The training room is getting crowded, the sight of knee braces and crutches all too familiar.

The Gophers football team is 2-0, but already five players have torn an anterior cruciate ligament in their knee.

Coach Jerry Kill announced Tuesday that backup middle linebacker Nick Rallis has been added to the list of players with season-ending knee injuries. Though Kill didn't give specifics, Rallis joined the list of ACL patients, joining linebacker Cody Poock, defensive tackle Scott Ekpe, tight end Duke Anyanwu and offensive lineman Jared Weyler.

But Kill had good news about another knee injury. Quarterback Mitch Leidner, who sprained the medical collateral ligament in his left knee Saturday, was gearing up for Tuesday's practice.

"I can't guarantee anything" about Leidner's availability for Saturday's game at Texas Christian, Kill said. "But I can guarantee you that he's going to practice, and that will help us determine some things."

Tight end Maxx Williams, Leidner's close friend, was more emphatic.

"Mitch is going to play, no doubt in my mind," Williams said. "Mitch is one of the toughest guys I know, by far. I couldn't even tell if anything was wrong with him. … All I know is he's in there practicing with us."

Leidner got hit in the knee while releasing a pass in the fourth quarter against Middle Tennessee State. The trainers put a brace on the knee, and he ran along the sideline but had trouble replicating his drop-back motion.

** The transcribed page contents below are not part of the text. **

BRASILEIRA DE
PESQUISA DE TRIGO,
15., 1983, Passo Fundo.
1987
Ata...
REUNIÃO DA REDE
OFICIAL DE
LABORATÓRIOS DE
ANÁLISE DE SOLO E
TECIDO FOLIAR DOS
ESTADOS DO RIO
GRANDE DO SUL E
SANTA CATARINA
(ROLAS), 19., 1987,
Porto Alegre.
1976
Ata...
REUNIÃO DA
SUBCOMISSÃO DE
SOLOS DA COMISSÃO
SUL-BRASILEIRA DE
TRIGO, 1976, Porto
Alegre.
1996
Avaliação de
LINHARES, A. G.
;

The Gophers used backup Chris Streveler for the final two series of the 35-24 victory. Kill said he would have Leidner and Streveler ready to start at TCU. The plan was to give Leidner a few reps Tuesday to better gauge his status, while giving Streveler and No. 3 quarterback Jacques Perra crash courses with the first-team offense.

Asked for his gut feeling on Leidner, offensive coordinator Matt Limegrover said: "My gut, the medical report, everything — I mean, I'm a business-as-usual guy, until told otherwise. And so we're business as usual. We're in there preparing right now for practice and expect to be at full-force."

But the Gophers' depth is thinning in other areas.

Poock is a junior college transfer who looked slated to start at outside linebacker before tearing an ACL in March. This injury once ended careers, but surgical advancements and better rehab practices have made many athletes stronger upon their return. Vikings star Adrian Peterson set a new standard when he returned from his Christmas Eve ACL injury in 2011 by the following season's first game and proceeded to rush for nearly 2,100 yards.

Last year, Michigan linebacker Jake Ryan tore an ACL in spring practice and returned for the Big Ten season. Poock's surgery and rehab have gone so well, he is already back in contact drills for the Gophers, who haven't ruled out him returning this season.

The team's other ACL injuries, however, are season-enders.

Anyanwu was the team's second-best pass-catching tight end behind Williams before he tore an ACL on Aug. 2. Weyler likely would have redshirted at tackle, but his ACL injury was another unfortunate preseason moment.

Then the games started. Ekpe tore his ACL on the season's first defensive series against Eastern Illinois. Defensive end Alex Keith also suffered an unspecified knee injury in that game, keeping him out against Middle Tennessee.

To fill those holes, the Gophers gave three true freshmen — Steven Richardson, Andrew Stelter and Gaelin Elmore — extensive playing time on the defensive line.

And then came Rallis' injury. Besides being able to play all three linebacker positions, the sophomore had become a special teams force. He injured himself covering a punt, and the Gophers immediately pulled a potential redshirt from freshman Everett Williams.

The second-team linebacker unit now could hardly be younger: Williams, redshirt freshman DeNiro Laster and true freshman Jonathan Celestin.

"I feel bad for [Rallis]," Kill said. "He's worked so hard and so forth. You don't want to see that happen to kids but unfortunately in this game, it happens."

In that sense, Leidner was relatively fortunate. It could have been worse.